▶ **Work instruction**: Please restate, word for word, the lines below that begin at the one with "(fp_line (start -4.064 0.508)" and end at the one with "(gr_line (start 58 42)". Leave out all other lines.

▶ **Items from a dataset**:

|---|

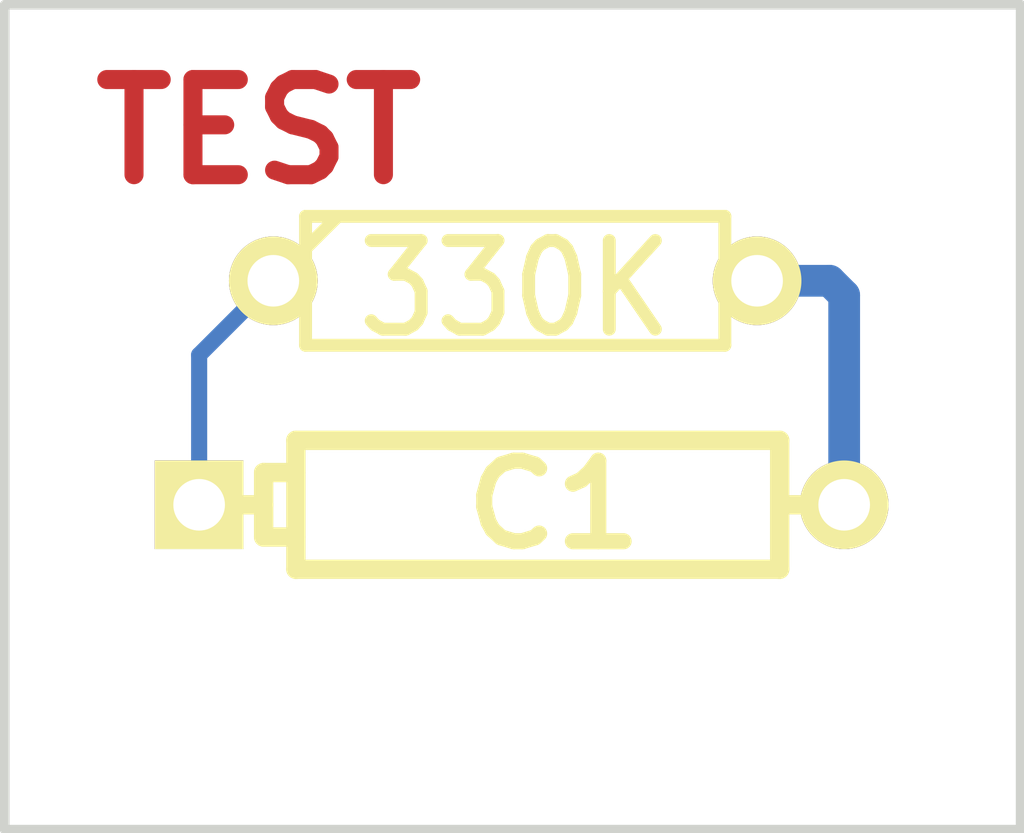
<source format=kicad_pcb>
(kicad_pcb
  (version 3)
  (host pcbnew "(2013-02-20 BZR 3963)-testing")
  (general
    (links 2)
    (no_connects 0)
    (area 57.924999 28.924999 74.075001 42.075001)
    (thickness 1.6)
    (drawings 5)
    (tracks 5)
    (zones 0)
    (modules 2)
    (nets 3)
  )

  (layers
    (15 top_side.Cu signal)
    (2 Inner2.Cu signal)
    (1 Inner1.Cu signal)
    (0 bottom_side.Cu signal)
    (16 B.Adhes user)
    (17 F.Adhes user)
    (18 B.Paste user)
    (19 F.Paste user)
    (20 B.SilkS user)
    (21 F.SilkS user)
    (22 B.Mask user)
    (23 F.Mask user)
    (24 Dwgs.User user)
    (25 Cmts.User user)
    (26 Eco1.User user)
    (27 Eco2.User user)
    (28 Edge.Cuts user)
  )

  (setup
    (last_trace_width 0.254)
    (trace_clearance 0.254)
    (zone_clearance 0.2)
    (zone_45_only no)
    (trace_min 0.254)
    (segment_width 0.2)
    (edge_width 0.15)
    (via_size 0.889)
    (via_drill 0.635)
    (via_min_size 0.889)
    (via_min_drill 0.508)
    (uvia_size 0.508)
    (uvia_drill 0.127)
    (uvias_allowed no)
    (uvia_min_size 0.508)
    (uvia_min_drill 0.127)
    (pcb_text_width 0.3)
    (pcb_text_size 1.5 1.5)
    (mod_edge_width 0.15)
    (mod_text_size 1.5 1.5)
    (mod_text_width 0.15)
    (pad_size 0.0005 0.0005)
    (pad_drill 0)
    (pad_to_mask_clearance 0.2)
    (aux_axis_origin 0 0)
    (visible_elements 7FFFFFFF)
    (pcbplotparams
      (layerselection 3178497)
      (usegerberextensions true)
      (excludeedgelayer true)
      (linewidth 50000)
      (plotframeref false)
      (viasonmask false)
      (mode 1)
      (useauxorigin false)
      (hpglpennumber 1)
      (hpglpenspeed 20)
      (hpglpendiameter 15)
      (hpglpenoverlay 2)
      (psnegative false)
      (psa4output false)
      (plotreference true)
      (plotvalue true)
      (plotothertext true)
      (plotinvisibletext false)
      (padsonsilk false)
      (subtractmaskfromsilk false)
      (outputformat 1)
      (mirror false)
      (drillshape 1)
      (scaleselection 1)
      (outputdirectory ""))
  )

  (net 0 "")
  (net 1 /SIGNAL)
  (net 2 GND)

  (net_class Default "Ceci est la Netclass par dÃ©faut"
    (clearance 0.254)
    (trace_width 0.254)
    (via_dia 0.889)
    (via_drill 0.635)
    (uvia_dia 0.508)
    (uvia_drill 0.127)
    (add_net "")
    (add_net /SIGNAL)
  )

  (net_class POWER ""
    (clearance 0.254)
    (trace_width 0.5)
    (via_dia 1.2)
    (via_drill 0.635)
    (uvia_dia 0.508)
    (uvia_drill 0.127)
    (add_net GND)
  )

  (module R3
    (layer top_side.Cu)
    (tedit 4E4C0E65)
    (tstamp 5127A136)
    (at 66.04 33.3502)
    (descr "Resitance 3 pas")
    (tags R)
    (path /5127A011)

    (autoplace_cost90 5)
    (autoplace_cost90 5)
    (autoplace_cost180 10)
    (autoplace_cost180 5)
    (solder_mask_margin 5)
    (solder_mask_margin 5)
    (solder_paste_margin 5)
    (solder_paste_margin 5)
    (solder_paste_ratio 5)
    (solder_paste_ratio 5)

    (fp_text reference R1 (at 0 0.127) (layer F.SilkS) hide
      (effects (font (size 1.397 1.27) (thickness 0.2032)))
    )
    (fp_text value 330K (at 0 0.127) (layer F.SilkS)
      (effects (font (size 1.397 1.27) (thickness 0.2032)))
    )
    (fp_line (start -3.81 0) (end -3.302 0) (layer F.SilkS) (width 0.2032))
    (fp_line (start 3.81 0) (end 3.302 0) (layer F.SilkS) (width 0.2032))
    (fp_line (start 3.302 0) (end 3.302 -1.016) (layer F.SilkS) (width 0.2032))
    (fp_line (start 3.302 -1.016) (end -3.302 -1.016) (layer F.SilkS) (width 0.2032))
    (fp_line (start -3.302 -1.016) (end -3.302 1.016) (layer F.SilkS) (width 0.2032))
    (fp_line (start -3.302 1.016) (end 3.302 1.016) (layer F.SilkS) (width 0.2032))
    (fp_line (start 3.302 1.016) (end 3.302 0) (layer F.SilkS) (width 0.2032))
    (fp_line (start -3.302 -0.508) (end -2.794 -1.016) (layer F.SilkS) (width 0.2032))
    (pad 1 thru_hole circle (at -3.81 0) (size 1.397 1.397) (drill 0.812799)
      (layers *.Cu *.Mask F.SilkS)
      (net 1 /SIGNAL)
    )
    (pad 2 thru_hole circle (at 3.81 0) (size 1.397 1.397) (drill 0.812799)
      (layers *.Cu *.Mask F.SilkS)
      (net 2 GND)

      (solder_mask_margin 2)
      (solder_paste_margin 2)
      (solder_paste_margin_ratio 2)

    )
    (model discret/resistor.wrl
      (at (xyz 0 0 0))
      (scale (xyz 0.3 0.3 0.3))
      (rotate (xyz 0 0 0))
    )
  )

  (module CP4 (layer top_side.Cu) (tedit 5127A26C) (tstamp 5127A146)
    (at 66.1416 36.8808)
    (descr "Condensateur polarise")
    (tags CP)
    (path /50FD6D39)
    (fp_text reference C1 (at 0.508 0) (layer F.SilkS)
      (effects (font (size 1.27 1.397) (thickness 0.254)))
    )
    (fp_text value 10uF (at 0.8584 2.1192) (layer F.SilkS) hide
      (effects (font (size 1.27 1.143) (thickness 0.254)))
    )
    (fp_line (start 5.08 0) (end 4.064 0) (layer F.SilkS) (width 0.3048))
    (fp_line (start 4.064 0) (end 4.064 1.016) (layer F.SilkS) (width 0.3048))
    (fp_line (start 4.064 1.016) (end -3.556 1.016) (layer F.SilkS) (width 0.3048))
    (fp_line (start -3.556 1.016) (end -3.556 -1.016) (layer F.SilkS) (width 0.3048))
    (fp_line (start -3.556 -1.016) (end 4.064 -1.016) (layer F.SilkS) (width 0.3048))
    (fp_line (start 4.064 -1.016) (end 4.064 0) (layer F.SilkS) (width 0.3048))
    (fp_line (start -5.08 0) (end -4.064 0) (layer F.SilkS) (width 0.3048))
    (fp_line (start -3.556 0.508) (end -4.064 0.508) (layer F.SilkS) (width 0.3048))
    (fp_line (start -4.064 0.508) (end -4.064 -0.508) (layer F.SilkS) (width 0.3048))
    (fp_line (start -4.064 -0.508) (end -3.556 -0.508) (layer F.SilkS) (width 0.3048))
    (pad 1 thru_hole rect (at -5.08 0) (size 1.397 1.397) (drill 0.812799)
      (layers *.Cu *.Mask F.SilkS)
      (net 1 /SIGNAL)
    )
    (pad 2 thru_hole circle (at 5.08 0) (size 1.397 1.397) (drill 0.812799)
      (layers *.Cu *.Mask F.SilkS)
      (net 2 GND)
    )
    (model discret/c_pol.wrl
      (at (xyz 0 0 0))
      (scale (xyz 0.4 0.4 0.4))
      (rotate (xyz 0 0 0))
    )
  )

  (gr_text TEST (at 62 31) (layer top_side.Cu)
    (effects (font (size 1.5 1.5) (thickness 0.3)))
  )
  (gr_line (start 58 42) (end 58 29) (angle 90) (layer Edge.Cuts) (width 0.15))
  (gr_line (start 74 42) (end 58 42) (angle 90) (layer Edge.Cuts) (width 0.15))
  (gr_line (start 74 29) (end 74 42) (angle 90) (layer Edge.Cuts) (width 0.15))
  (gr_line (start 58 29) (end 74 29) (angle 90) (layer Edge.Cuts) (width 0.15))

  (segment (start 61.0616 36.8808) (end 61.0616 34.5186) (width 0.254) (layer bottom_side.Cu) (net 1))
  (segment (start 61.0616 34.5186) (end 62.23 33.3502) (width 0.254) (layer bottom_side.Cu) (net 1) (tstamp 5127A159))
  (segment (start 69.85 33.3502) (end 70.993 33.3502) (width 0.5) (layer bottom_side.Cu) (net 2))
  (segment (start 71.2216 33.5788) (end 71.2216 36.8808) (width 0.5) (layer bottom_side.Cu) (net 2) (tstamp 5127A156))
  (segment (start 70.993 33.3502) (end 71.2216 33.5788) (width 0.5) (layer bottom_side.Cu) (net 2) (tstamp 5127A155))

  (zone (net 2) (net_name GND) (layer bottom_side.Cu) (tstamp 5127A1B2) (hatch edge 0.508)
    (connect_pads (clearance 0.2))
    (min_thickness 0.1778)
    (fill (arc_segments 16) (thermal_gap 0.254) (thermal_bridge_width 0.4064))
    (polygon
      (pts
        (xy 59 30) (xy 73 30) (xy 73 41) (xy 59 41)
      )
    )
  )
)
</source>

|---|

▶ **Task solution**:
    (fp_line (start -4.064 0.508) (end -4.064 -0.508) (layer F.SilkS) (width 0.3048))
    (fp_line (start -4.064 -0.508) (end -3.556 -0.508) (layer F.SilkS) (width 0.3048))
    (pad 1 thru_hole rect (at -5.08 0) (size 1.397 1.397) (drill 0.812799)
      (layers *.Cu *.Mask F.SilkS)
      (net 1 /SIGNAL)
    )
    (pad 2 thru_hole circle (at 5.08 0) (size 1.397 1.397) (drill 0.812799)
      (layers *.Cu *.Mask F.SilkS)
      (net 2 GND)
    )
    (model discret/c_pol.wrl
      (at (xyz 0 0 0))
      (scale (xyz 0.4 0.4 0.4))
      (rotate (xyz 0 0 0))
    )
  )

  (gr_text TEST (at 62 31) (layer top_side.Cu)
    (effects (font (size 1.5 1.5) (thickness 0.3)))
  )
  (gr_line (start 58 42) (end 58 29) (angle 90) (layer Edge.Cuts) (width 0.15))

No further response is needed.